Rake is cool enough as a build tool, but wait until you check out its library.
First off, if you use make or ant, you owe it to yourself to look into Rake. The syntax is so much more readable than either, and you have a full-fledged programming language right there in your build script. The docs have a concise introduction to Rakefiles; Martin Fowler has a longer article called “Using the Rake Build Language“.
But wait! There’s more!
So Rake’s documentation is pretty sketchy. Mention is made of some cool libraries that ship with it, but no details. So I decided to RTFS, and I found much of coolness.
Coolness #1: All the coolness comes right out of the box. You don’t even need to require anything from your rakefile (unless you’re doing really fancy stuff). Just write a rakefile containing some tasks, run rake, and you’re off and running.
Coolness #2: They add an ext() method to the String class. Treats the string as a filename; returns a new filename with the extension changed to whatever you specify. Equivalent to Delphi’s ChangeFileExt() or .NET’s Path.ChangeExtension. Something that’s sorely lacking from Ruby out of the box.
Coolness #3: A built-in command to shell out to Ruby. They have a method to shell out, and another one specifically to shell out to another Ruby process.
When you want to shell out (e.g. to run your compiler), you should use the sh() and ruby() methods, which will automatically fail the task if the process returns a nonzero exit code. (By default, the value returned by a task block is ignored; if you want to fail the task, you need to do it explicitly with fail() or raise or some such, or call something like sh() that does it for you.)

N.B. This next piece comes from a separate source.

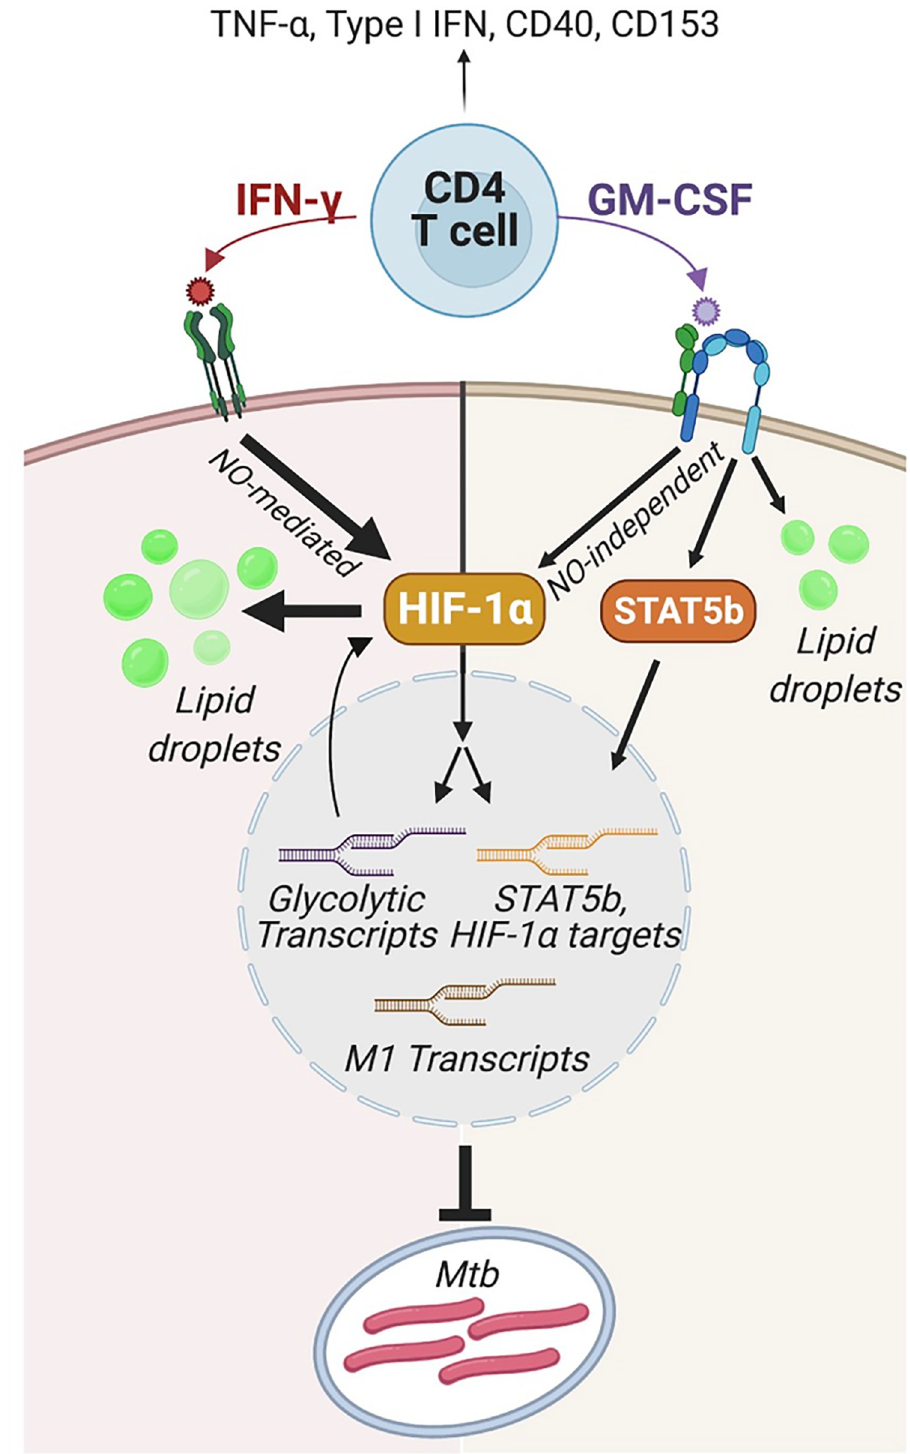
Fig 7. Model for IFN- γ -independent CD4 T cell-mediated control of M . tuberculosis by GM-CSF and HIF-1 α . CD4 T cells secrete immune activating cytokines including TNF- α and Type I IFN and express the cell surface molecules CD40 and CD153, none of which mediate control of M . tuberculosis in macrophages. IFN- γ activates macrophages to control M . tuberculosis in part by stabilizing HIF-1 α expression in a nitric oxide (NO)-dependent manner to drive a metabolic switch to glycolysis and the production of macrophage lipid droplets, and HIF-1 α is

rule '.rb' => ['.y'] do |t|
sh "racc", t.source, "-o", t.name
task :test do
Coolness #4: Built-in support for running unit tests. I already wrote a test_all.rb, but if I’d looked at Rake, I wouldn’t have had to. This works just as well:
[Note: It turns out that this sample code isn’t the right way to do it; see this post for corrected code. Still the same number of lines, just better-behaved.]
task :test do
If you follow their convention of having your tests in test/test*.rb, you don’t need to pass an argument to Rake.run_tests at all. I like my tests to be next to the files they’re testing, so the above example is what I prefer.
There’s also a TestTask if you want fancier options, like modifying your $LOAD_PATH before running the test. (TestTask actually launches a new Ruby process via the ruby() method; Rake.run_tests runs them in-process.)
Coolness #5: FileList.
FileList is a list of files, much like an array. But instead of giving it individual filenames, you can give it patterns, like ‘lib/**/*’, and it comes back as an array of matching filenames. (It can take both include and exclude patterns.) It lazy-initializes its contents, so if you create a FileList but then don’t run the task that uses it, it’s basically free. By default, it ignores CVS and .svn directories.
But coolest of all, FileList has shorthand methods: sub(), gsub(), ext(), egrep(). Want to return a new copy of a FileList with all the extensions changed? No sweat. Want to grep through every file in a FileList, and do something with each file whose contents match a given regex? egrep() to the rescue. I may never again have to write six whole lines of code to recursively grep through a directory tree of source files.